Stearns has served as voluntary point person to convey news and research with other neighbors of the Hillcrest project. “The reason I got involved is because I was seeing a certain irreverence for the process,” she said. She checked county records early on and learned that permits had not been filed for some of the buildings already under construction, and she read neighbors’ concerns on social media about creek runoff and erosion from clearcutting.
“I know that growth is inevitable, but when I went over [to the property] in April I was horrified,” she said. “I knew I had to do something.” After she consulted with local land use attorney Maynard Sipe, Sipe launched a petition on Change.org calling for the Alcoholic Beverage Commission to deny Hillcrest’s February 2020 application for a brewery license (on top of the winery license they already hold).

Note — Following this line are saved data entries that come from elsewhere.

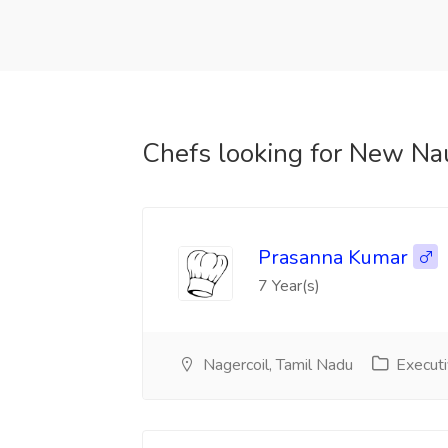
Chefs looking for New Na
Prasanna Kumar
7 Year(s)
Nagercoil, Tamil Nadu
Executi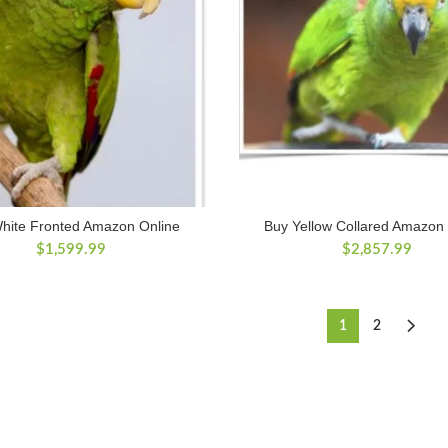
hite Fronted Amazon Online
Buy Yellow Collared Amazon
$
1,599.99
$
2,857.99
1
2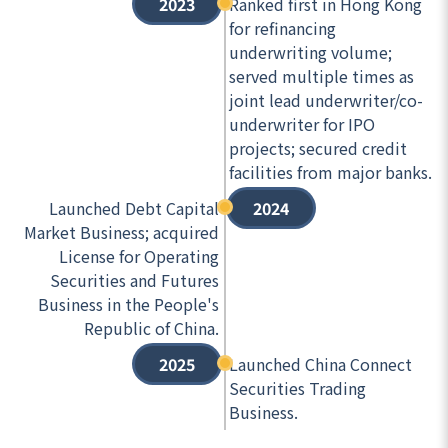
2023
Ranked first in Hong Kong
for refinancing
underwriting volume;
served multiple times as
joint lead underwriter/co-
underwriter for IPO
projects; secured credit
facilities from major banks.
Launched Debt Capital
2024
Market Business; acquired
License for Operating
Securities and Futures
Business in the People's
Republic of China.
2025
Launched China Connect
Securities Trading
Business.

The petition has garnered over 300 signatures so far, and Sipe has filed a formal objection to the ABC on behalf of a specific resident as well.
“Maybe if this owner turns out to be a good neighbor, maybe in a couple of years this community would consider whether we can tolerate a brewery up there,” said Tim Scruby, “but so far it doesn’t inspire confidence.”
Stearns hopes that lessons learned from Hillcrest might help the next community facing this problem. “We might be able to temper [the Hillcrest project] somewhat, but the larger issue of broadly written farm winery rules needs to be examined because it’s out of control,” she said. “State-supported agriculture is a great, strong, good thing, but the regulations for it should not be bent into obviation or circumvention of the permitting, inspection, and regulation processes for commercial endeavors. Event spaces appear to be commercial, not agricultural.”
Addendum: Board of Supervisors White Hall representative Ann Mallek’s comments regarding the Hillcrest Vineyard and Winery development: The County staff has been engaged from the first neighbors’ complaints to explain to the owners about their responsibilities and to explain to the neighbors the areas of exemption. Under current Virginia law, agricultural practices such as timbering or laying out new vineyards are exempt from local permits and jurisdiction but must abide by rules of erosion and sedimentation control overseen by the Department of Forestry (DOF), Virginia Department of Agriculture and Consumer Services (VDACS), and the Department of Environmental Quality (DEQ). Buildings used for the agricultural operation are also exempt from the building code at this time, but are not exempt from Virginia Stormwater Management Program permitting with the County and DEQ. There may also be applicable zoning regulations that apply.